So, I found this website because I don't really have anyone to talk to, I mean..I have a lot of friends, but this just doesnt seem to be something that I can talk to them about.
I found out yesterday, by my doctor through a blood test that I am pregnant. I'm only about 3 1/2-4 wks along...I have another appointment to make sure everything is ok on Tuesday.

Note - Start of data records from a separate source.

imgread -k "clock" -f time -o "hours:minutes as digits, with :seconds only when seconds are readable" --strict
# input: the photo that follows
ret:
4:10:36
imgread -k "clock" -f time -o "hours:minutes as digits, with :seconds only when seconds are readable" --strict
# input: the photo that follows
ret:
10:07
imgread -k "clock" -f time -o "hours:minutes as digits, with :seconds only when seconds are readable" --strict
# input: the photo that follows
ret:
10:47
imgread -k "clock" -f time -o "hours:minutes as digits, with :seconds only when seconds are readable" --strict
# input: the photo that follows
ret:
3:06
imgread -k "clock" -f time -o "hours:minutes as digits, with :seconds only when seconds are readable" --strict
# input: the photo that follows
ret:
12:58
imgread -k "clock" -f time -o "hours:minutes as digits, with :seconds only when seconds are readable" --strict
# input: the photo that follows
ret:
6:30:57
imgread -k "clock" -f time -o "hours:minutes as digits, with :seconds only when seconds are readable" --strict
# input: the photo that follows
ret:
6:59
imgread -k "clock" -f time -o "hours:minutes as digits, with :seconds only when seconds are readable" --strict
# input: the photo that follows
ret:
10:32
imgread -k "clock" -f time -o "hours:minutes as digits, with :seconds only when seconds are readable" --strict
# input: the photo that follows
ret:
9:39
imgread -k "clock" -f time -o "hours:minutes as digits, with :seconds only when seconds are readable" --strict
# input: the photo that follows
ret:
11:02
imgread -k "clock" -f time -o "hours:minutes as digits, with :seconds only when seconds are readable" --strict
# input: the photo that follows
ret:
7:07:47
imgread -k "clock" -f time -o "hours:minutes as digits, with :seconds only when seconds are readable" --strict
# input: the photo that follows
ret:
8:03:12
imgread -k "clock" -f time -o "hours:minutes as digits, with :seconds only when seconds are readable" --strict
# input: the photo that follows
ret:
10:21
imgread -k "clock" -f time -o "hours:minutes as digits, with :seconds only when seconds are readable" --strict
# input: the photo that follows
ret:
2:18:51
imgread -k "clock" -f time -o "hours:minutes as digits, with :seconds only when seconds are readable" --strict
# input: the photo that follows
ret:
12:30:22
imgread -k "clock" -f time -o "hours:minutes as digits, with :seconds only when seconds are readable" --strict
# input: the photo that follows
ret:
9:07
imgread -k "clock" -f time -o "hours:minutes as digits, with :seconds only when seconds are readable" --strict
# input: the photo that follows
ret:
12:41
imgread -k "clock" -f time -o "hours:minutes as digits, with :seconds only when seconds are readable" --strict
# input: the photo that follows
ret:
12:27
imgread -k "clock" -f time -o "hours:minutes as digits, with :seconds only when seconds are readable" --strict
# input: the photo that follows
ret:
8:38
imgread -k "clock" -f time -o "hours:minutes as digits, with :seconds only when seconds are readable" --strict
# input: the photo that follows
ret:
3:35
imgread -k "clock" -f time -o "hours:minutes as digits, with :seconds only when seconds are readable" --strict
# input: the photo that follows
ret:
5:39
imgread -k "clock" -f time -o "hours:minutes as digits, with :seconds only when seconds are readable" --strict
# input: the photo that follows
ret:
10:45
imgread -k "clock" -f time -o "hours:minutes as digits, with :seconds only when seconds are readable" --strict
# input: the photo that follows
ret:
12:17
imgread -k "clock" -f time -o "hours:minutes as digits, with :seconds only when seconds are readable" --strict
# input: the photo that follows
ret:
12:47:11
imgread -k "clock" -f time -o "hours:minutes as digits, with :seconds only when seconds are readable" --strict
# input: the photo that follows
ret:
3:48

My boyfriend, is scared to death, he is 22...I am 26. He said to me tonight that he is not ready to have a child, but that he will support any decision I make. It makes me sick thinking about it. I was informed by previous doctors that my chances of conceiving were very small, so to me this seems like a miracle. The problem is that we just moved to a new place, we are living with friends, I recently found a new job, and my boyfriend is still looking for one, he had a UA for Home depot this week, but hasnt heard anything back yet. I know we are at rock bottom...but I WANT this child...I feel like a part of my would die if I aborted or gave him/her up for adoption.
I just need advice...I have a cousin who was in the same situation as me, and has raised an incredible child, by herself as well. And friends, of course, who have raised children on small wages. I want what is best for my child, but it feels like he wants me to give up....other people who have found out have asked if I was stupid for getting pregnant....I just dont know what to do, I feel like if I want to keep this child that it is wrong, but to others, not to me....Help!